Chopper vs. copter

Both chopper and copter have been widely used as abbreviations of helicopter since that craft became a military staple in the 1940s and ’50s. Copter was more common than chopper until the 1990s. Chopper is now more common, but copter may be making a comeback. This would be a useful development, as chopper has numerous other meanings, including (1) a tool used for chopping and (2) a customized motorcycle, and hence can cause confusion. Copter has no other definitions, so it bears no risk of confusion.


Instances of copter in current news stories are easy to find—for example:

Missile Is Fired at Copter Over Baghdad, U.S. Says [NY Times]

[T]he company issued a notice in January urging replacement of the studs, telling operators of the copter to substitute the parts within a year or 1,250 flight hours. [Globe and Mail]

Laser blinds copter pilot carrying sick patient [Sydney Morning Herald]
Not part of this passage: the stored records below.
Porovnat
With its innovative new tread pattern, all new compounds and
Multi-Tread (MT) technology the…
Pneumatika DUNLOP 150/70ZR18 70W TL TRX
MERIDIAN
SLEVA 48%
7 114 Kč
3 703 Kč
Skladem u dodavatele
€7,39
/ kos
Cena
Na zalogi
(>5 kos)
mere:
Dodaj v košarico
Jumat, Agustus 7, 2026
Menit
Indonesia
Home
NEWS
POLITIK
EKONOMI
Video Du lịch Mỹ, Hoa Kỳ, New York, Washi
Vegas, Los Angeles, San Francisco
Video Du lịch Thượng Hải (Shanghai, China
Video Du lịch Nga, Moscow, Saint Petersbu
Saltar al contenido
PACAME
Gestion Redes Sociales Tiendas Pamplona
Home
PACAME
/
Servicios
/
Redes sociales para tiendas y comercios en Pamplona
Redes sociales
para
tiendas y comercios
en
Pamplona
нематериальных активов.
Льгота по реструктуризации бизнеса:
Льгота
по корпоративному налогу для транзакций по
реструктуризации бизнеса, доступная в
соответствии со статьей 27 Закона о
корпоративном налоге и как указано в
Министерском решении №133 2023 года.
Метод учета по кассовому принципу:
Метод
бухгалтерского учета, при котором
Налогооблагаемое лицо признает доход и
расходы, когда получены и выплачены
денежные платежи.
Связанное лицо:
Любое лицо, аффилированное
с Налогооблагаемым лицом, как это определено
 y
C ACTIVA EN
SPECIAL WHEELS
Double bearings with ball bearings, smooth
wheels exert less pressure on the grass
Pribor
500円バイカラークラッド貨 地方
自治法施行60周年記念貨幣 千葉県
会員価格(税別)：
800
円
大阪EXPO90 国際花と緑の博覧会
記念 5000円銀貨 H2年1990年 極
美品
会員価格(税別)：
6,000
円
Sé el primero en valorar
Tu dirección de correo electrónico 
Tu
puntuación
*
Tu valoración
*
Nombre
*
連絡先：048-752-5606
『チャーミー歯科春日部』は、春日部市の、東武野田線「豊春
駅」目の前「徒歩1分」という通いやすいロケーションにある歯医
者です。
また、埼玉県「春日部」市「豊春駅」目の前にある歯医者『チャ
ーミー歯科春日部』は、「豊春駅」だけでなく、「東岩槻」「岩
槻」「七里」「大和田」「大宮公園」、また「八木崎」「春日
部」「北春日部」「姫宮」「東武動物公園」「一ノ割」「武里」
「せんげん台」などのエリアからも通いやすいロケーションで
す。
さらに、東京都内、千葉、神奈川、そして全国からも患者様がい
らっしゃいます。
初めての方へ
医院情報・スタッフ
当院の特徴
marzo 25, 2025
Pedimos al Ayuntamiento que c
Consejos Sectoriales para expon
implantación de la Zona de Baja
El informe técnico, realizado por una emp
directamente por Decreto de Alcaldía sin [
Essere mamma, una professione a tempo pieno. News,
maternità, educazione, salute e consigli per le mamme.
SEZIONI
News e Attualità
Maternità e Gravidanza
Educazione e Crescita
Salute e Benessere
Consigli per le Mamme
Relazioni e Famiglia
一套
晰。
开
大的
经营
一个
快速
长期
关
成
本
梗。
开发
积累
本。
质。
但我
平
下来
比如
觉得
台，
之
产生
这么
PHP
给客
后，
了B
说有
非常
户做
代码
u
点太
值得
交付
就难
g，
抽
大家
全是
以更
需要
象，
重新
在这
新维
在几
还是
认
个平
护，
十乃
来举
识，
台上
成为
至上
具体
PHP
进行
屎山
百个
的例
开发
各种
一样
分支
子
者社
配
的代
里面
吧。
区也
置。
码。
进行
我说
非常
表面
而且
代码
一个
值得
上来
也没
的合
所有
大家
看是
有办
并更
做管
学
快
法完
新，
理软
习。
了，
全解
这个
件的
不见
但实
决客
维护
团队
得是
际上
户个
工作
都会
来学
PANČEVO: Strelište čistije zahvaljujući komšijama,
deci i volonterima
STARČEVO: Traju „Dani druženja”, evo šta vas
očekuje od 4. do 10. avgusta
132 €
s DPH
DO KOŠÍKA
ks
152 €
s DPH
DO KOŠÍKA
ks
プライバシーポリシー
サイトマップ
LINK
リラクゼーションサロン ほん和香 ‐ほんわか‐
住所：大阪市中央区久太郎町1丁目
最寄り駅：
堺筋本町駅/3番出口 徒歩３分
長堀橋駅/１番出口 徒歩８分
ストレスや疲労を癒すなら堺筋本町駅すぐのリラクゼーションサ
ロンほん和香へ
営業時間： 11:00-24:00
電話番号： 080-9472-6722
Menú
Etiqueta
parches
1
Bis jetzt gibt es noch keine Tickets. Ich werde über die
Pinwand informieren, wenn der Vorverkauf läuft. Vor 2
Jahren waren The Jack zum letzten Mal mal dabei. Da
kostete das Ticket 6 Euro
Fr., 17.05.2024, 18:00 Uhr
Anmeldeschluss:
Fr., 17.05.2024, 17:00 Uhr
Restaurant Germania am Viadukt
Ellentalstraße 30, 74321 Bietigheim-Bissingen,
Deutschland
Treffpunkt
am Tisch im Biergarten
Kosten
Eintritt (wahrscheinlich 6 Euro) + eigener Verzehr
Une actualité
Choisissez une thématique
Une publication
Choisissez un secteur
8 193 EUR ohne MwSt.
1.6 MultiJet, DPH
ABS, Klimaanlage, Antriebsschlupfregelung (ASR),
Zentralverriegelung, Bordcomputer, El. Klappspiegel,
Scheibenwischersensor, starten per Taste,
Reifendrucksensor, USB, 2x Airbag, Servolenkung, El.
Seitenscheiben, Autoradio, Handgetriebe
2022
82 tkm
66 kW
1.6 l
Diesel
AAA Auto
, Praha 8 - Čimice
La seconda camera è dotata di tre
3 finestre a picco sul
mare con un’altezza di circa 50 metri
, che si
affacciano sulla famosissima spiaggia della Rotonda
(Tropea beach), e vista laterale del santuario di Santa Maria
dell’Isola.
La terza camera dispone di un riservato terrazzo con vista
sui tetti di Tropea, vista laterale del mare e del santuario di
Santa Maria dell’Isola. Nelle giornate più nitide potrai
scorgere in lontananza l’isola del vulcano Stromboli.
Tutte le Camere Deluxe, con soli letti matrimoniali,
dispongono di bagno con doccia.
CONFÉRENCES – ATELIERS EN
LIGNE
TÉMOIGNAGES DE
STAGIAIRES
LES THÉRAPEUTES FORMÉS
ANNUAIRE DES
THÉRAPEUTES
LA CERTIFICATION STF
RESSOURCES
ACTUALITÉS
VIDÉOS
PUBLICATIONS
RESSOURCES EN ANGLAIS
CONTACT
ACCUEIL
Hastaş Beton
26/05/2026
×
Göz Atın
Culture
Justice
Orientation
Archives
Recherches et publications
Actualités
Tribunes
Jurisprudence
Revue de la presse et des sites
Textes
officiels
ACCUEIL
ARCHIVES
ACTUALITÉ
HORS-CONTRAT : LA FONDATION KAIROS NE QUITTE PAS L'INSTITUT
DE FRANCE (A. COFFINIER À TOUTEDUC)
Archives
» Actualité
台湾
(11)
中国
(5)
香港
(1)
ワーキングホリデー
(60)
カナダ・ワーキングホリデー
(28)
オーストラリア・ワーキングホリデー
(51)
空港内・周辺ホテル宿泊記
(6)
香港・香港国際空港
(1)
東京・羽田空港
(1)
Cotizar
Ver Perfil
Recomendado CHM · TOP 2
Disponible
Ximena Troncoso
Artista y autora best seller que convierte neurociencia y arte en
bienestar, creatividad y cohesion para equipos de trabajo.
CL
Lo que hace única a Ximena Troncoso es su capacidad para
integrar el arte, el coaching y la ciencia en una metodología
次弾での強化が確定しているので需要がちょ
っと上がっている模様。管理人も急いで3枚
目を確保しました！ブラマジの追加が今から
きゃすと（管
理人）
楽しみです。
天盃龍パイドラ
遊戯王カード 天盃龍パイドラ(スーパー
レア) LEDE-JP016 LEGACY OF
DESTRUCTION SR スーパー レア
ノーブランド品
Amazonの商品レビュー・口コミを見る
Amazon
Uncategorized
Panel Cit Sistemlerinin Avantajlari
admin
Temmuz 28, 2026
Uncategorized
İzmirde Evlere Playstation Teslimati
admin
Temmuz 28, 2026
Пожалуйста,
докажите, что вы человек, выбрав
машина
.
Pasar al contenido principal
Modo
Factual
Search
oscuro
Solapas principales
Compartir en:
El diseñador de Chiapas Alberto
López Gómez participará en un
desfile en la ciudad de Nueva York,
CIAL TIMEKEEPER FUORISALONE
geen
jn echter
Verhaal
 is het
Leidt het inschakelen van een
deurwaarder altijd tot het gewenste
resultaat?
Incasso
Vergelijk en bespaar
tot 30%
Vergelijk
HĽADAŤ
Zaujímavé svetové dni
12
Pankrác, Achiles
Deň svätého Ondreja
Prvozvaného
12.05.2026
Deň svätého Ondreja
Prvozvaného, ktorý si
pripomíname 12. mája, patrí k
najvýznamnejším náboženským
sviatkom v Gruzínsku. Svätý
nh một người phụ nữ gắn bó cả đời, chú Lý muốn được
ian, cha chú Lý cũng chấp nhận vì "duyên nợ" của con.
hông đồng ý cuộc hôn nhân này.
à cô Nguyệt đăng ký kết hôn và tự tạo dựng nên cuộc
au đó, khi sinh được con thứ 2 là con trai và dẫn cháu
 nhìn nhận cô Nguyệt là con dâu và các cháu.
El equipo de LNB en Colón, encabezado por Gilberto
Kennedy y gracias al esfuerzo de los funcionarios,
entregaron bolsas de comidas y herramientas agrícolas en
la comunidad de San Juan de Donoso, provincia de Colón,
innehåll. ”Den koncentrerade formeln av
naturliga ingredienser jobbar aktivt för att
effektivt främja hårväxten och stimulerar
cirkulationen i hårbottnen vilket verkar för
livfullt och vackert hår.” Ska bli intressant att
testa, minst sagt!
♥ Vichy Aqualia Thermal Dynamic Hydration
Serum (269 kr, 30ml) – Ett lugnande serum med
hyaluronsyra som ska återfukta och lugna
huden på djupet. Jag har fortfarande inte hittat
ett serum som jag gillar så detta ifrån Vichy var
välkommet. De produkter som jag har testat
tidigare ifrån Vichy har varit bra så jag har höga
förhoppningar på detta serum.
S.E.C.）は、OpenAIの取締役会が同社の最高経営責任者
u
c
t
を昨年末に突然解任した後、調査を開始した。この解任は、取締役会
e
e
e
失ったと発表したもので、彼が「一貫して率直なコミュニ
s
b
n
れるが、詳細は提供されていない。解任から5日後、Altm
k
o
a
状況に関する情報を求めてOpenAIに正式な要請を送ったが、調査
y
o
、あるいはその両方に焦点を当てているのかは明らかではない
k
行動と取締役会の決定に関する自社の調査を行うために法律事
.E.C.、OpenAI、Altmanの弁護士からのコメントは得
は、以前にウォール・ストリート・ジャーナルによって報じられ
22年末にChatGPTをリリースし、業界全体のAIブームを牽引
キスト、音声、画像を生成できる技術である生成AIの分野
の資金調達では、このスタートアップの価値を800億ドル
But chopper still prevails. Examples such as these are much more common:

A list released by his office of all the chopper trips does not include any flights to the governor’s shore house … [Washington Post]

Soldiers kept firing their machine guns into the air, to be followed later by a chopper circulating around our heads. [Guardian]

Police were waiting when they returned to the chopper and it was flown to the airport under onboard escort. [New Zealand Herald]

6 thoughts on “Chopper vs. copter”

  1. Copter is less ambiguous, but chopper has a certain intangible quality that makes it attractive.

    It alludes to what a helicopter does (chops the air) and, frankly, just sounds cooler than copter.

  2. Many misuses abound: boat and ship; motor and engine, etc. Since there was not info supplied on the difference, I will make it simple: a helicopter is a closed-in vehicle and a chopper is not. Example of a helicopter is the Huey and a chopper can be seen on M*A*SH. See, simple with no gibberish such as above.